The main goals of bariatric surgery aim at inducing and maintaining EWL as well as improving comorbid conditions. Bariatric procedures are much more efficient in controlling comorbid conditions than medical therapy [20,63]. A comparison of long-term outcomes is shown in table 1. Malabsorptive procedures such as BPD/BPD-DS achieve the highest EWL, followed by RYGB [7,31,60,62,64,65]. The impact on diabetes remission, dyslipidemia normalization, arterial hypertension, and sleep apnea is comparable [7,31,62]. The BPD-DS maintains a higher EWL (75%) after 10 years [64]. In contrast, the RYGB appears to achieve superior control of comorbid conditions, with 31% complete and 30% partial diabetes remission rates >5 years after surgery. These results are likely related to changes in the secretion of intestinal hormones and energy expenditure [12,59]. Despite having similar effects on comorbid conditions, the BPD/BPD-DS has a significantly higher risk for malnutrition of both macro- and micronutrients than the RYGB [30,31,32,66]. Patients require increased protein intake (about 30% additionally) and high-dose vitamin (especially of the lipid-soluble vitamins A, D, E, and K) as well as trace element supplementation after BPD/BPD-DS, while patients after RYGB receive over-the-counter multivitamin supplementation [30,34]. Table 2 shows a proposed daily dietary supplementation for both procedures, although there is no general consensus on an ideal dietary supplementation after bariatric surgery. We recommend a basic multivitamin after RYGB and gastric sleeve, with additional supplementation determined according to laboratory values.

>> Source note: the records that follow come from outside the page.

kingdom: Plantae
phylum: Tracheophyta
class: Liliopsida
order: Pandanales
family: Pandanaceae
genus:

Iron deficiency with anemia is common among women in general and likely worsens after bariatric procedures; therefore, intravenous substitution may be required [34]. Special attention should be paid to vitamin B1 levels if a patient vomits frequently after bariatric surgery, and should be supplemented accordingly [33]. It is noteworthy that deficiencies in the lipid-soluble vitamins tend to occur 1 year postoperatively, whereas deficiencies in water-soluble vitamins and trace elements occur earlier [32,33]. All patients should receive at least annual follow-up visits after bariatric surgery during which the surgeon should look for signs of vitamin deficiencies, including anemia, hair loss, skin or nail problems, and abnormal laboratory results.
Table 2

Proposed dietary supplementation after bariatric procedures

Recommended daily dietary supplementationBPD/BPD-DS [30, 32]RYGB
Multivitamins2 × 1 per day2 × 1 per day
Vitamin A2 × 25,000 per daynone
Vitamin D2 × 25,000 IU per dayaccording to laboratory values
Vitamin B121 mg i.m. every 3 monthsaccording to laboratory values
Calcium2 × 1,000 mgaccording to laboratory values
Iron2 × 100 mg per daywomen: 2 × 100 mg per day men: according to laboratory values
Additional protein intake100 g per daynone

BPD = Biliopancreatic diversion according to Scopinaro; BPD-DS = biliopancreatic diversion with duodenal switch; RYGB = Roux-en-Y gastric bypass.

Conclusion

Bariatric procedures are safe and effective in both inducing weight loss and controlling comorbid conditions among obese patients. Such procedures yield better mortality rates and long-term outcomes than medical therapy alone. Malabsorptive procedures have a stronger effect on weight loss, although patients undergoing them are also at a higher risk for significant malnutrition. The RYGB and gastric sleeve achieve similar results with minimal risk for malnutrition or vitamin deficiency. Lifetime high-dose proteins and vitamin supplementation, as well as controlling the nutritional status of all patients after malabsorptive bariatric surgery, are mandatory.

Disclosure Statement

The authors do not have any conflicts of interest to disclose.